··· Trecho fornecido

Meu Eterno Amor minha Filha
Até aqui, minha existência tem sido uma verdadeira odisseia. Sobrevivi a provações que desafiaram os limites do possível, aprendi a domar o ímpeto do coração e a pronunciar um “te amo” somente quando a alma reconheceu a verdade do sentimento. Vivi realizações tão grandiosas que reduziram meus antigos sonhos à mera sombra do que a realidade me concedeu.
A paz chegou no instante em que deixei de justificar minha dor, e aprendi que nem tudo precisa ser entendido para ser superado.
Andei sozinho, mas tinha direção, a bússola interior guiou cada passo, sozinho, ouvi melhor minha fé e rumo, aprendi a andar com coragem e sentido.
Por meio das lágrimas, Deus reescreveu minha história, o sofrimento tornou-se tinta que autenticou minhas palavras.

······
··· Entradas de dados

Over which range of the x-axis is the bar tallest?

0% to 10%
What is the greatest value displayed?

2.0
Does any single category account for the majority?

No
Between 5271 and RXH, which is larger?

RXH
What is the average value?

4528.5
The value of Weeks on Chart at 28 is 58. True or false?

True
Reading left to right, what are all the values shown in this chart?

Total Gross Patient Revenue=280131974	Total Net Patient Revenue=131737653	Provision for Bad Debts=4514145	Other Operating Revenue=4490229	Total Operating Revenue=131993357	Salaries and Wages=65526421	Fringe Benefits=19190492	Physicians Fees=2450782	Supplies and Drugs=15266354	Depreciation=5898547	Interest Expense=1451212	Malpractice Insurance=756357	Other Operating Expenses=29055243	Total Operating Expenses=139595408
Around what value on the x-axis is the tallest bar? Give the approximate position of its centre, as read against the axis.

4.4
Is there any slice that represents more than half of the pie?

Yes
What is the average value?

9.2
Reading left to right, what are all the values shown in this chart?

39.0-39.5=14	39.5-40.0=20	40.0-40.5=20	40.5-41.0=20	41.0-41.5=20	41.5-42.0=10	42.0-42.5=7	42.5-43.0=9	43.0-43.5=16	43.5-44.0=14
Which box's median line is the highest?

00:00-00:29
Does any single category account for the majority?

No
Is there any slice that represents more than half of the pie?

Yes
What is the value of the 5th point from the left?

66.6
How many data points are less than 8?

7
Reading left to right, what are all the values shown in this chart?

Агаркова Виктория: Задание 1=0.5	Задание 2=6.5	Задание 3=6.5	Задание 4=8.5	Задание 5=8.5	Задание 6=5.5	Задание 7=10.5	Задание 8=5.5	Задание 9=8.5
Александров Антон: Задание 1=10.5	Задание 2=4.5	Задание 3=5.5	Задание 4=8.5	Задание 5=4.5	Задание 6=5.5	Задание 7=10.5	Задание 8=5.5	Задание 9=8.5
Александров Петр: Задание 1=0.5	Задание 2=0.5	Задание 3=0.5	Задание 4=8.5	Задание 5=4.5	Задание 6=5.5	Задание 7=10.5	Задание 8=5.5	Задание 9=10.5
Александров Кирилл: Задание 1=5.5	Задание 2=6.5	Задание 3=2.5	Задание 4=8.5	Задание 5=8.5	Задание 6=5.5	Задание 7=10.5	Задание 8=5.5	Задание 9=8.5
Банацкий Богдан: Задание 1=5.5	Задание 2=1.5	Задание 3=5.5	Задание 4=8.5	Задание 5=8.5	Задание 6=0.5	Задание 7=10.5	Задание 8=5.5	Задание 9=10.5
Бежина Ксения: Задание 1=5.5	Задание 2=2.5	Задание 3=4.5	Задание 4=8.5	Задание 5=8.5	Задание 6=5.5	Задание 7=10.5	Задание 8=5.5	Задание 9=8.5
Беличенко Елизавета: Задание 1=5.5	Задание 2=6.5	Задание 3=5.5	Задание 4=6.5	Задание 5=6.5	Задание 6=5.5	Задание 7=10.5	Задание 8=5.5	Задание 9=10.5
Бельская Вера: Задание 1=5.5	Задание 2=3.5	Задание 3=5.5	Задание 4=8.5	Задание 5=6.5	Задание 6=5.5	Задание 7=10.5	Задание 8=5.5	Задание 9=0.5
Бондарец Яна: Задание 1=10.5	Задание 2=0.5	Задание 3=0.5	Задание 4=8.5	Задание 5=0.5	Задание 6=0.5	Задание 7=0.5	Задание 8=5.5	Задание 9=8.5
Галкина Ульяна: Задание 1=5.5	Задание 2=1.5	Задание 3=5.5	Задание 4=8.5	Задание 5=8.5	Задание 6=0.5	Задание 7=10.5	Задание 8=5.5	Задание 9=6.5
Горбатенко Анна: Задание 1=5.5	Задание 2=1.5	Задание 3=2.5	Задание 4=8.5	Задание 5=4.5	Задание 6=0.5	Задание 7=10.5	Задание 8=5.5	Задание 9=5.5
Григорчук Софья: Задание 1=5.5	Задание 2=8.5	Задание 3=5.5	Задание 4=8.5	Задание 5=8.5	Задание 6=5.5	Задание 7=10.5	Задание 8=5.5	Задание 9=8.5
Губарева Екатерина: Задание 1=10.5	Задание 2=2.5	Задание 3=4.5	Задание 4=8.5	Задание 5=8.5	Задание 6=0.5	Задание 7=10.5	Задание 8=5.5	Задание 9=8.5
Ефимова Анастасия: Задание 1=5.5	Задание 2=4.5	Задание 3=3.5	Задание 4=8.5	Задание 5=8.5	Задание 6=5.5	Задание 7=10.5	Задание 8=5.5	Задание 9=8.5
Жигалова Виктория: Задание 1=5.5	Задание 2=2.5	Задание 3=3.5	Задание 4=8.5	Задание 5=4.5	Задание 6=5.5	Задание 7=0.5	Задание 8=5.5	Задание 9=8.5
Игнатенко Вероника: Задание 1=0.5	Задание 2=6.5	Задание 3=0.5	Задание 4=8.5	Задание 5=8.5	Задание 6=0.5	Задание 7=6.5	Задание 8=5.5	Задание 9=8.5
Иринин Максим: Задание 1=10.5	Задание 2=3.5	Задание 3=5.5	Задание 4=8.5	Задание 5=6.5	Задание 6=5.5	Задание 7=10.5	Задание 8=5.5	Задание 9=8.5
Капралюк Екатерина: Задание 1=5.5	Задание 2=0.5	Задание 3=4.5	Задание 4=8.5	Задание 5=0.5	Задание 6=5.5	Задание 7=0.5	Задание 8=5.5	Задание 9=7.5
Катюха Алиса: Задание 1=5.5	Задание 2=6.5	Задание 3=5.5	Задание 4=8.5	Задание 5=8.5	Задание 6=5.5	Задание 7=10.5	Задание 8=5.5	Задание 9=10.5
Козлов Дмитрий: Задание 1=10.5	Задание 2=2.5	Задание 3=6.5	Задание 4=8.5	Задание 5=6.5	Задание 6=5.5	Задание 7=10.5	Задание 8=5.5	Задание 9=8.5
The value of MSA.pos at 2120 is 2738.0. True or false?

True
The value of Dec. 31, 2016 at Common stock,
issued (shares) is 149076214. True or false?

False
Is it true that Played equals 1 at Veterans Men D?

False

······

* [Exercício]:
Segundo o trecho, em que momento chegou a paz?

* [Resposta escrita]:
No instante em que deixou de justificar a própria dor.